His idea combines fine writing (even the thickest TV exec is not going to knock-back a script by Shakespeare with the comment: “Needs work. Sense of journey? Wordy!”) and that staple of television drama — the courtroom trial. And it’s time has come because TV people love nothing more than a hook and what bigger hook than the 400th anniversary of our greatest playwright’s death.

Justice Kennedy chose Hamlet as the pilot for his idea because:

There are some similarities between the law and literature. We in the law seek to find order in a disordered reality; we seek to find rationality in a world that seems chaotic.
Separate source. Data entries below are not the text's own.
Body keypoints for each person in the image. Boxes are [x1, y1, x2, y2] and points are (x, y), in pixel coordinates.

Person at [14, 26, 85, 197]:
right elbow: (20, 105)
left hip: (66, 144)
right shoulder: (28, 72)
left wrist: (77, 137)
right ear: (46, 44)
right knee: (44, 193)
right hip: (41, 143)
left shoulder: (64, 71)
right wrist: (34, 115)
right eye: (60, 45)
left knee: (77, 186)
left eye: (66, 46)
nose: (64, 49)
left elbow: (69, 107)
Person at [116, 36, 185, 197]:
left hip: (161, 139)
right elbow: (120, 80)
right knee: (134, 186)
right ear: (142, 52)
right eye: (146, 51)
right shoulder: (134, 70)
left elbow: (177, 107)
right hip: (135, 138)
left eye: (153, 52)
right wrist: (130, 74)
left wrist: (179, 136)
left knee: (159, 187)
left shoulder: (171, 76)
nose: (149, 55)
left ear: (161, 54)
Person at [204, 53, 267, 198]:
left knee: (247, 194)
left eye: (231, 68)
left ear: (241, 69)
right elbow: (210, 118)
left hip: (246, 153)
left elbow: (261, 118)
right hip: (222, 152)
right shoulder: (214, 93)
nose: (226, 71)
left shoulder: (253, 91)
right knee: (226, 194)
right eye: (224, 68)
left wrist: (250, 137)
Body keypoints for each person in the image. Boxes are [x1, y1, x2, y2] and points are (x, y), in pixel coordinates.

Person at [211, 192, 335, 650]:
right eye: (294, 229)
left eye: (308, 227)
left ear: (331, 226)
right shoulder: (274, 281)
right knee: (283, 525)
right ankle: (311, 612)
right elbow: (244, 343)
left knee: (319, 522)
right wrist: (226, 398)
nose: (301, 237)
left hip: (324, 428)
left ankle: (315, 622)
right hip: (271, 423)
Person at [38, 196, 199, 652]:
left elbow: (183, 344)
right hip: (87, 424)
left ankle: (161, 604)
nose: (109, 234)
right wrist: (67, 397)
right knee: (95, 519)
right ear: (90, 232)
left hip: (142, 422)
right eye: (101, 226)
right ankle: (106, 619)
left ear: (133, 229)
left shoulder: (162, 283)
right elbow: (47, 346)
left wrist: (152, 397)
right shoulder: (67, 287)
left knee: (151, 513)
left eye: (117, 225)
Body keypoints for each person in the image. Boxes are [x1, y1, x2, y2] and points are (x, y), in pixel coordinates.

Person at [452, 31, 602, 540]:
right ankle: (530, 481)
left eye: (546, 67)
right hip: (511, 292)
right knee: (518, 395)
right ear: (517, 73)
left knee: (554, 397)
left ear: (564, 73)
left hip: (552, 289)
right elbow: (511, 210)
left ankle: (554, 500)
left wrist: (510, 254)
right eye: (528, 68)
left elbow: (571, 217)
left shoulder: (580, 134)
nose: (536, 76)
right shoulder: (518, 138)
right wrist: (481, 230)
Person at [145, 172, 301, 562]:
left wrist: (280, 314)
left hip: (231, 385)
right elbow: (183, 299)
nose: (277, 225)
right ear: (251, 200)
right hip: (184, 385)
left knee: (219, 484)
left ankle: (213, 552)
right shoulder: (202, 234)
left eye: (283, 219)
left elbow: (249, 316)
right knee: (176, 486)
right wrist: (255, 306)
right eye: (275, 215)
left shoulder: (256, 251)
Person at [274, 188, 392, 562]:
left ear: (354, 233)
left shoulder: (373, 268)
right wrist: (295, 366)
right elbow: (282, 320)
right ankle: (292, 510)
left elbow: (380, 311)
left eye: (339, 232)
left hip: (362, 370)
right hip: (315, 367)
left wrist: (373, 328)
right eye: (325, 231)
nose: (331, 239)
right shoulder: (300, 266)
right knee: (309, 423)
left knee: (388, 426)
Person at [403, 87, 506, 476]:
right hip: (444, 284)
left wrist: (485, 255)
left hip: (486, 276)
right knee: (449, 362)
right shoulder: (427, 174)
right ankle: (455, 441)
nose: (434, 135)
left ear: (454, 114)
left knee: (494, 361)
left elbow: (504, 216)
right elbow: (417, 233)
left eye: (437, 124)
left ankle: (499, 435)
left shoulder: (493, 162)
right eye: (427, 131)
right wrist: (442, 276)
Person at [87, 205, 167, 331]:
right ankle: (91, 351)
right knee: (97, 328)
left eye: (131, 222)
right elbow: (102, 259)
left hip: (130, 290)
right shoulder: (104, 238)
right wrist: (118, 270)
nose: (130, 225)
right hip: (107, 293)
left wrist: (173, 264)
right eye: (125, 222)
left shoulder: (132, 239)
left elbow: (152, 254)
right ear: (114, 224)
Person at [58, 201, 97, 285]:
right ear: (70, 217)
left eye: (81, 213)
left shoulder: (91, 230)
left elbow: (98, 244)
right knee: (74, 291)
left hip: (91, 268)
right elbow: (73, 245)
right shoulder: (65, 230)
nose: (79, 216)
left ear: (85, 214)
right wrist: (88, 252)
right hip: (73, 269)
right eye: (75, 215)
And the artist does the same thing, and Hamlet’s trying to do the same thing. So there’s a parallel.

The trial centres on whether Hamlet was mentally ill when he killed Polonius and, therefore, not capable of being held criminally responsible. Kennedy explained:

It’s one of the most — still one of the most difficult areas of the law for juries to decide, when an accused should or should not stand trial when his or her mental condition is an issue.

And the result of Hamlet’s trial: perhaps not surprisingly — a split jury. Kennedy said about the verdict:

It shows you how difficult these questions are. If you can’t make up your mind about Hamlet, and he’s a fictional person, what about a real person? If the jury is divided, the enigma remains in us and with us. And I hope what the audience will take away is that there’s richness in our literature, there’s a richness in our heritage, there’s a richness in our law.

Once it goes to series (and Legal Cheek rebrands as LA Law Cheek) all kinds of fun and games can begin as there are a host of Shakespeare characters who could readily be put on trial. When murder begins to pale the format is flexible enough to allow scope for legal argument on matters of interpretation. Specifically, a line from Henry VI Part II Act 4 Scene 2:

The first thing we do, let’s kill all the lawyers.

This, of course, is intended as a compliment to lawyers and a warning against ‘mass litigicide’ for it is lawyers who are the guardians of the rule of law, standing in the way of a fanatical mob. And yet so many people — including, but not limited to, novelty mug and T shirt sellers, Aaron Sorkin in Newsroom, and the Eagles — continue to argue that Shakespeare was indulging in a piece of wish fulfillment. Fools. And knaves.